Dataset items:
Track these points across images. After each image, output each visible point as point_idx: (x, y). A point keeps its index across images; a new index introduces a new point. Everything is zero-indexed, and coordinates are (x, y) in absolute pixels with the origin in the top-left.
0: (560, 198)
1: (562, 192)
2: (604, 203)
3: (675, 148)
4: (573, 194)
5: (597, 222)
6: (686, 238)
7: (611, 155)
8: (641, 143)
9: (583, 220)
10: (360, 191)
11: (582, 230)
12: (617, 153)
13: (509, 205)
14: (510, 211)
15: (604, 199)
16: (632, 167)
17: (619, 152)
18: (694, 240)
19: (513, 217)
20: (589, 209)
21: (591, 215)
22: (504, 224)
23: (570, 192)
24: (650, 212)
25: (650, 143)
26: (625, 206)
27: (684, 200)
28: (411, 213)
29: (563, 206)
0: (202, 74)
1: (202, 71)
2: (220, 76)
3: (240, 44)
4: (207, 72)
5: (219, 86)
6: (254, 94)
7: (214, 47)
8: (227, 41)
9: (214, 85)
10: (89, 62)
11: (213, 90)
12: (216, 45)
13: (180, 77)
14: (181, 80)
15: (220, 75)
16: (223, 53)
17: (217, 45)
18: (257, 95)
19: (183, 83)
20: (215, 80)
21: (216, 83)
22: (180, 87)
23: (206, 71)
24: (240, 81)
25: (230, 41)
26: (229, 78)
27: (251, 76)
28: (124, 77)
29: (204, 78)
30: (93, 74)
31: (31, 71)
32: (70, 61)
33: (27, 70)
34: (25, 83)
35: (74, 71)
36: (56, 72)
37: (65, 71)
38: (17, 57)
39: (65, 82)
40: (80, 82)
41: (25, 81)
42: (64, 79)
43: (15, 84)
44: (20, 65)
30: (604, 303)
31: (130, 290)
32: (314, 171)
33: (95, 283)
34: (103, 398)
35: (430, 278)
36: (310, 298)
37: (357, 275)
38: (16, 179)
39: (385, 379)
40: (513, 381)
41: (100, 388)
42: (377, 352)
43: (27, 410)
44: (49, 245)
* * *
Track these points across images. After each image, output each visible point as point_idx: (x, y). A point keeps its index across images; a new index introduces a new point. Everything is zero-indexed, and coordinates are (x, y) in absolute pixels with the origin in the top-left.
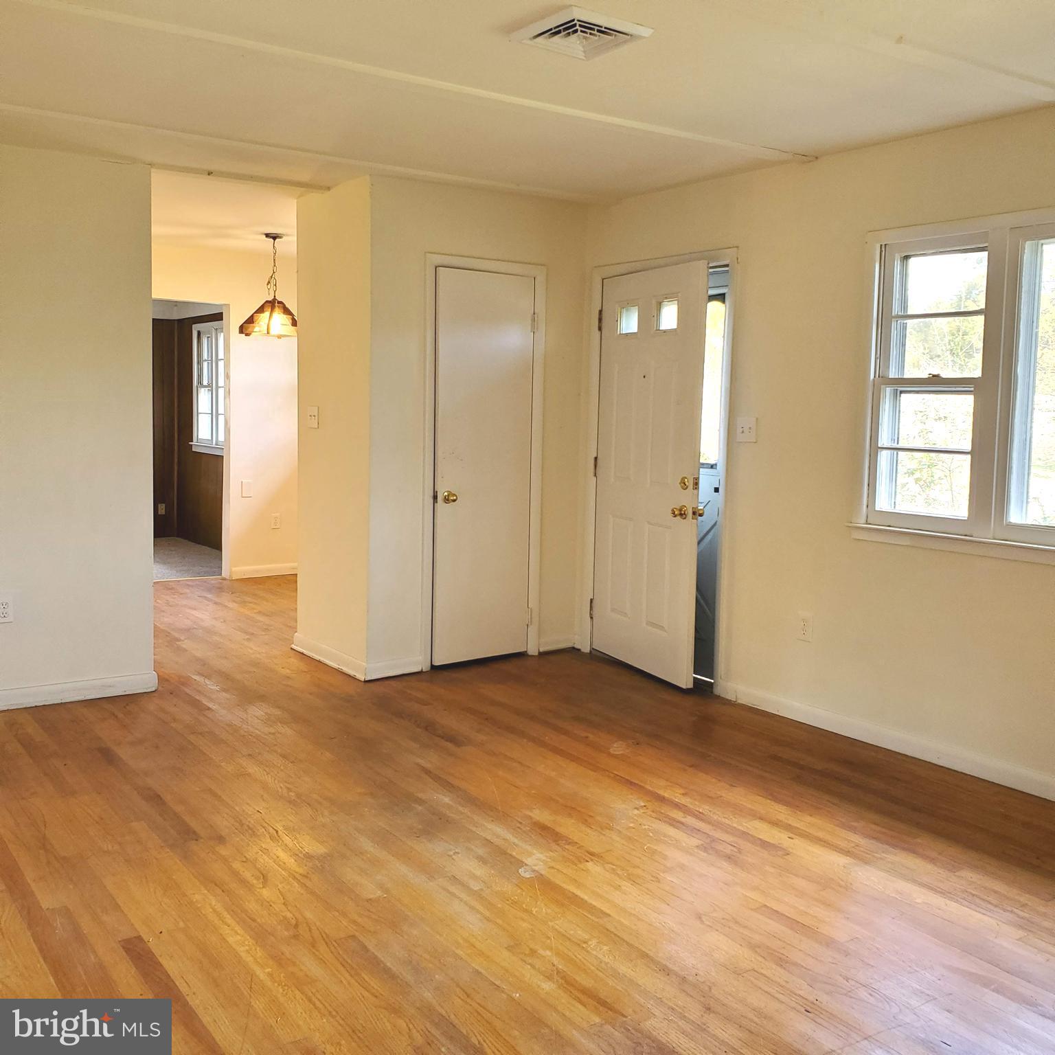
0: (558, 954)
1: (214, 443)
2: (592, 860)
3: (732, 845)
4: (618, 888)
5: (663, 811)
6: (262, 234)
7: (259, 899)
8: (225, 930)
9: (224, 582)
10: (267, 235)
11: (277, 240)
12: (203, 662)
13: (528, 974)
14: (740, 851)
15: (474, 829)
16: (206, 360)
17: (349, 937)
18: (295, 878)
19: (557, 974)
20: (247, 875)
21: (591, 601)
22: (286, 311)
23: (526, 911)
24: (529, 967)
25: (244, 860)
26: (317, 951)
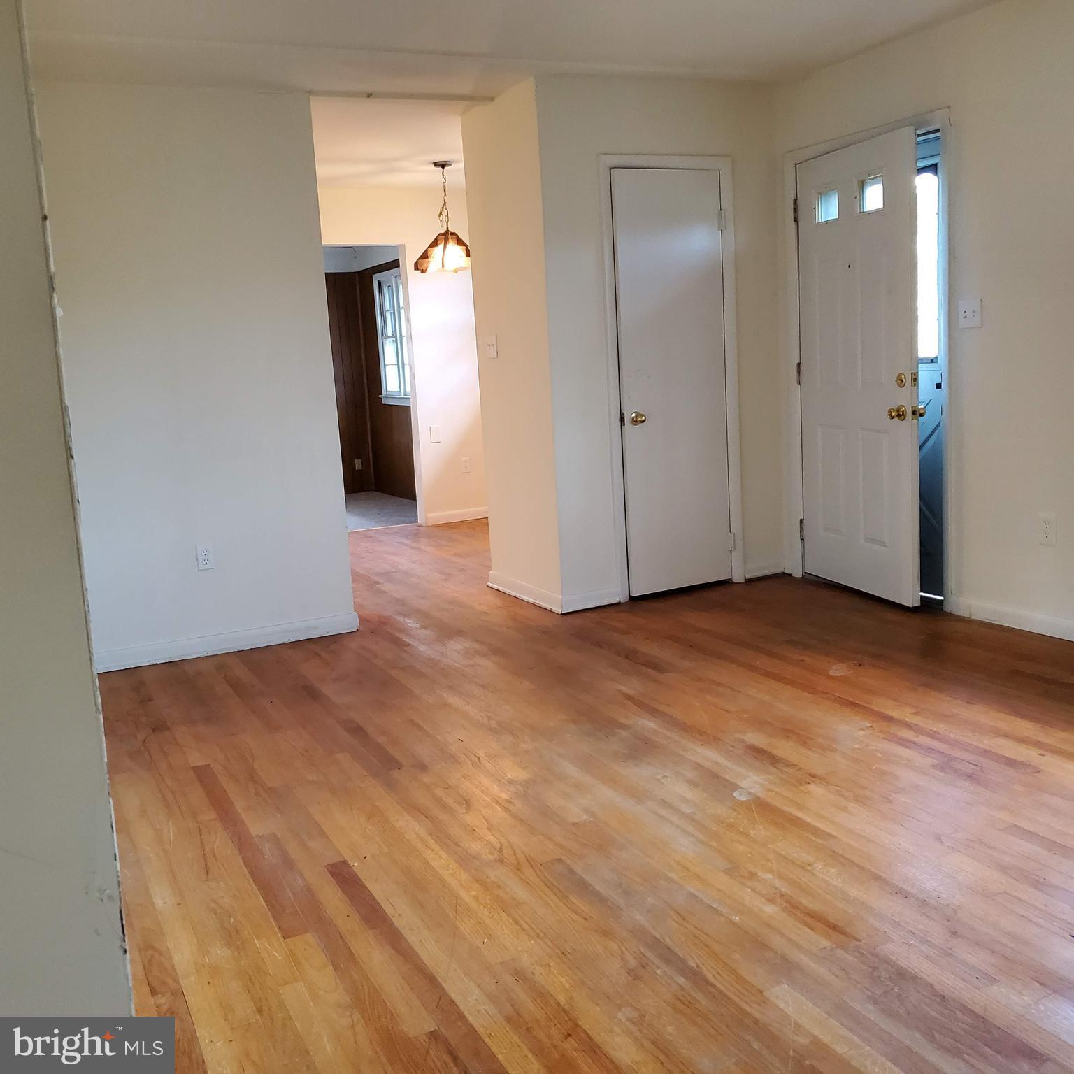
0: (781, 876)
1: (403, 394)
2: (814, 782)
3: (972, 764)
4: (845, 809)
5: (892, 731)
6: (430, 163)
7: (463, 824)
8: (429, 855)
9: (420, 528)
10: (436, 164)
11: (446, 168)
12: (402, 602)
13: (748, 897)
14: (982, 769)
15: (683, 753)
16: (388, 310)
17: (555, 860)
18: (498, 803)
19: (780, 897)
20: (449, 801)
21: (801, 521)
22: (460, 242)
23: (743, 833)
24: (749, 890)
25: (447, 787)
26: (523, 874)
...
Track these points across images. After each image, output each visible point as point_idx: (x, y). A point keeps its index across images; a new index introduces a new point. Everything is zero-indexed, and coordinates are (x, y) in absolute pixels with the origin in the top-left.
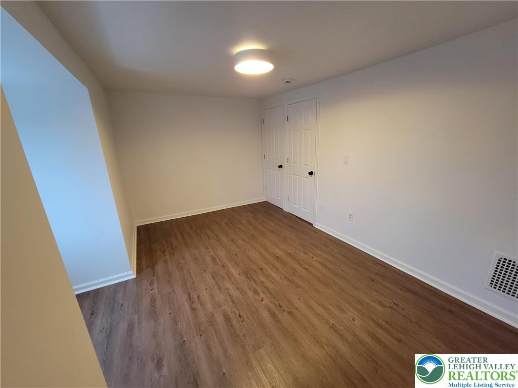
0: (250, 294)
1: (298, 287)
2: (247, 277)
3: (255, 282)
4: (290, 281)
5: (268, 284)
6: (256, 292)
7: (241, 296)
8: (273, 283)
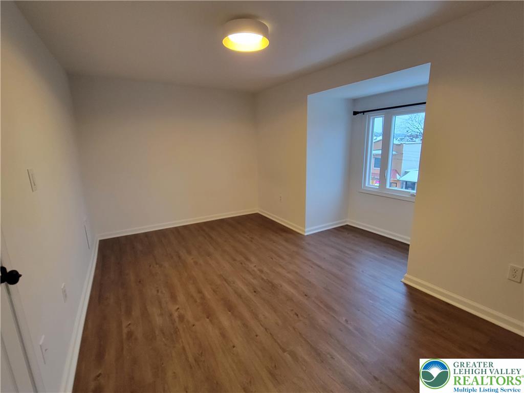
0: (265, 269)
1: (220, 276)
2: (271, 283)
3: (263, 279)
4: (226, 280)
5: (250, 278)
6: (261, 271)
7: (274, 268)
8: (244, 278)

**Task to carry out**
Looking at the records above, return exactly the lines from the line with "22: (504, 224)" to the line with "33: (27, 70)", both ends included.

**Response area**
22: (504, 224)
23: (570, 192)
24: (650, 212)
25: (650, 143)
26: (625, 206)
27: (684, 200)
28: (411, 213)
29: (563, 206)
0: (202, 74)
1: (202, 71)
2: (220, 76)
3: (240, 44)
4: (207, 72)
5: (219, 86)
6: (254, 94)
7: (214, 47)
8: (227, 41)
9: (214, 85)
10: (89, 62)
11: (213, 90)
12: (216, 45)
13: (180, 77)
14: (181, 80)
15: (220, 75)
16: (223, 53)
17: (217, 45)
18: (257, 95)
19: (183, 83)
20: (215, 80)
21: (216, 83)
22: (180, 87)
23: (206, 71)
24: (240, 81)
25: (230, 41)
26: (229, 78)
27: (251, 76)
28: (124, 77)
29: (204, 78)
30: (93, 74)
31: (31, 71)
32: (70, 61)
33: (27, 70)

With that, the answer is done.